2019.03.15 08:00

【印パ緊張】核保有国の自制を求める

 カシミール地方の領有権を争い、火種を抱えるインドとパキスタンに再び軍事的緊張が走った。ともに核兵器を保有する両国の全面衝突は絶対に避けなければならない。
 印パ両国は冷静になり、自制と歩み寄りの努力を尽くしてほしい。国際社会も両国に対話による沈静化を促していきたい。
 カシミール地方でインドが実効支配するジャム・カシミール州で2月、治安部隊を狙った自爆テロが発生し、40人が死亡した。パキスタンを拠点に同地方の分離・独立を掲げるイスラム過激派組織の攻撃とみられる。
 インドはパキスタンを名指しで批判し、同地方の実効支配線(停戦ライン)を越え、パキスタン側にある過激派の拠点を戦闘機で報復攻撃した。これにテロへの関与を否定するパキスタンが反撃し、戦闘機でインド軍機を撃墜。両軍機の交戦は異例で、一気に緊迫状態に陥った。
 両国は1947年に英国から分離独立して以来、カシミール地方の帰属を巡る対立を引きずってきた。同地方の支配層はインド国内の約8割に及ぶヒンズー教徒だが、住民の大多数はパキスタンの国教のイスラム教徒が占める。
 自爆テロが起きたジャム・カシミール州はインドで唯一、イスラム教徒が多数派を形成し、パキスタンに近いとされる武装勢力が過激な反政府活動を展開してきた。宗教的な対立の構図が両国の確執を根深く、複雑にさせてきた。
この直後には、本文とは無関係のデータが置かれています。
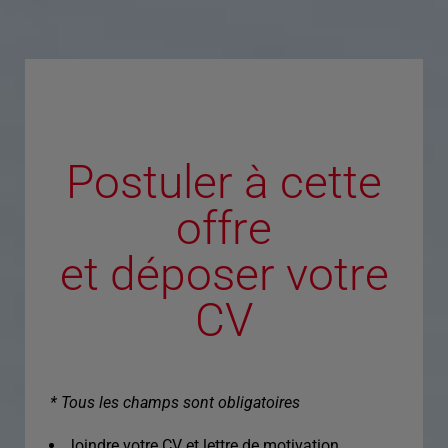
Postuler à cette
offre
et déposer votre
CV
* Tous les champs sont obligatoires
Joindre votre CV et lettre de motivation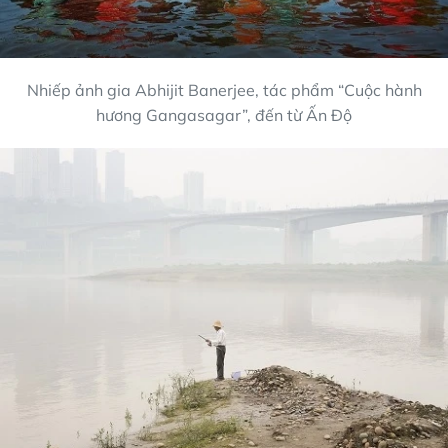
Nhiếp ảnh gia Abhijit Banerjee, tác phẩm “Cuộc hành
hương Gangasagar”, đến từ Ấn Độ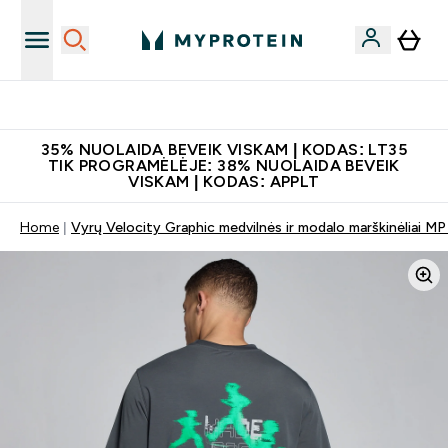
Papildų kokybė
35% NUOLAIDA BEVEIK VISKAM | KODAS: LT35
TIK PROGRAMĖLĖJE: 38% NUOLAIDA BEVEIK
VISKAM | KODAS: APPLT
Home
Vyrų Velocity Graphic medvilnės ir modalo marškinėliai MP -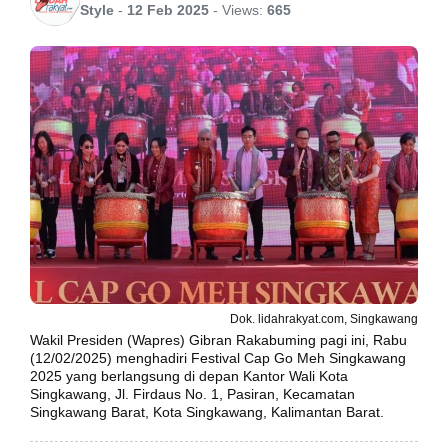
Style
-
12 Feb 2025
-
Views:
665
Dok. lidahrakyat.com, Singkawang
Wakil Presiden (Wapres) Gibran Rakabuming pagi ini, Rabu
(12/02/2025) menghadiri Festival Cap Go Meh Singkawang
2025 yang berlangsung di depan Kantor Wali Kota
Singkawang, Jl. Firdaus No. 1, Pasiran, Kecamatan
Singkawang Barat, Kota Singkawang, Kalimantan Barat.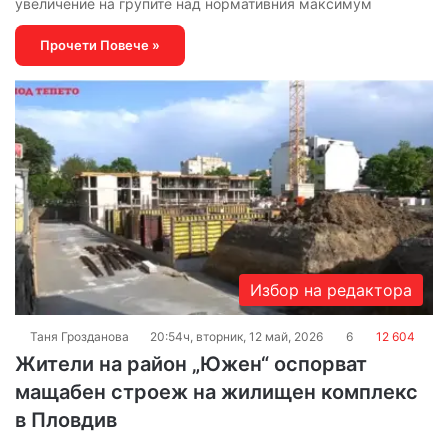
увеличение на групите над нормативния максимум
Прочети Повече »
Избор на редактора
Таня Грозданова
20:54ч, вторник, 12 май, 2026
6
12 604
Жители на район „Южен“ оспорват
мащабен строеж на жилищен комплекс
в Пловдив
 両国はカシミール問題などに絡み、71年まで3度にわたる印パ戦争など紛争と報復を繰り返し、核兵器開発競争にまでエスカレートさせてきた。両国はそれぞれ100発以上の核弾頭を保有するといわれ、隣国でにらみ合い、一触即発のような緊張関係を続けてきた。
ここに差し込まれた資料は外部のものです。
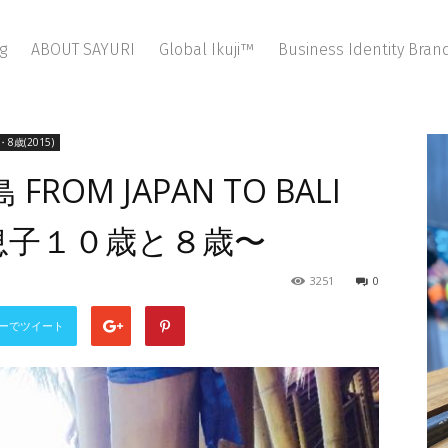
g
ABOUT SAYURI
Global Ikuji™
Business Identity Bra
8歳(2015)
ROM JAPAN TO BALI
S 〜息子１０歳と８歳〜
3251
0
ーでツイート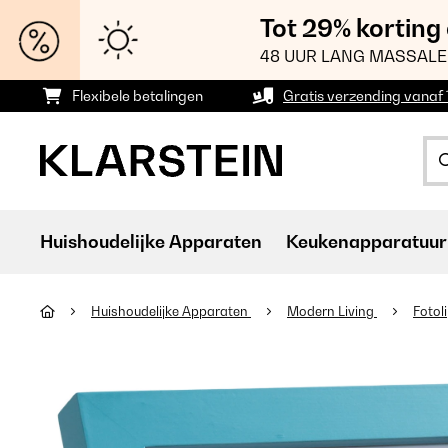
Tot 29% korting
48 UUR LANG MASSALE
Flexibele betalingen
Gratis verzending vanaf
Huishoudelijke Apparaten
Keukenapparatuur
Huishoudelijke Apparaten
Modern Living
Fotol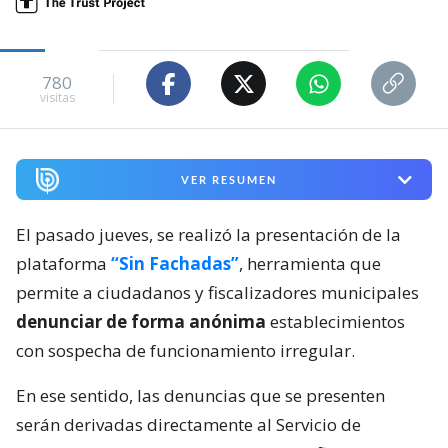
780
visitas
VER RESUMEN
El pasado jueves, se realizó la presentación de la
plataforma
“Sin Fachadas”
, herramienta que
permite a ciudadanos y fiscalizadores municipales
denunciar de forma anónima
establecimientos
con sospecha de funcionamiento irregular.
En ese sentido, las denuncias que se presenten
serán derivadas directamente al Servicio de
 インドとの関係改善に意欲を見せるパキスタンのカーン首相はインド側に対話を呼び掛け、「平和の意思表示」として、拘束していたインド軍機の操縦士を解放した。ただ、カーン首相は政権の座に就いた昨年の下院選挙で、インドに強硬姿勢の軍の支援を受けたとされ、対話の実現には懐疑的な目が向けられる。
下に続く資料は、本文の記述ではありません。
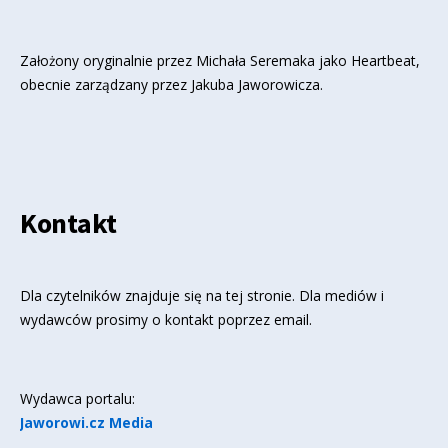
Założony oryginalnie przez Michała Seremaka jako Heartbeat,
obecnie zarządzany przez Jakuba Jaworowicza.
Kontakt
Dla czytelników znajduje się
na tej stronie
. Dla mediów i
wydawców prosimy o kontakt poprzez email.
Wydawca portalu:
Jaworowi.cz Media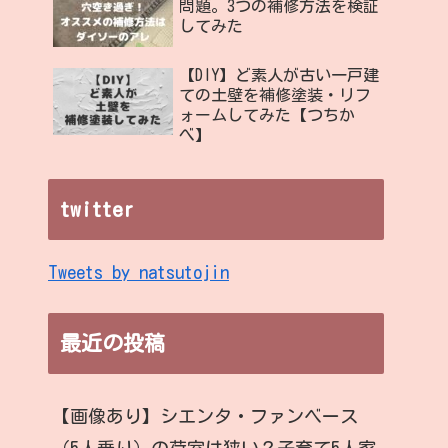
問題。3つの補修方法を検証
してみた
【DIY】ど素人が古い一戸建
ての土壁を補修塗装・リフ
ォームしてみた【つちか
べ】
twitter
Tweets by natsutojin
最近の投稿
【画像あり】シエンタ・ファンベース
（5人乗り）の荷室は狭い？子育て5人家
 一方、71年以来となる空軍機によるパキスタン攻撃に踏み切ったインドのモディ首相は、カーン首相の秋波に応じる気配がないという。インドが過激派の情報を事前に提供したのに対し、パキスタンが存在を否定し、対策を取らなかったと批判を強めている。
 モディ首相は下院選を近くに控える。テロ対策の成果や強気のリーダーシップをアピールし、劣勢が予想される与党への支持拡大につなげたい思惑がにじむ。
 米国と中国は印パ双方に自制を促し、日本も「被爆国として座視できない」との姿勢で、情勢安定化に向けた対話を要請した。印パ両国も惨状が明らかな核戦争など望んではいまい。国際社会が仲介役を果たし、危機の収束に向かわせたい。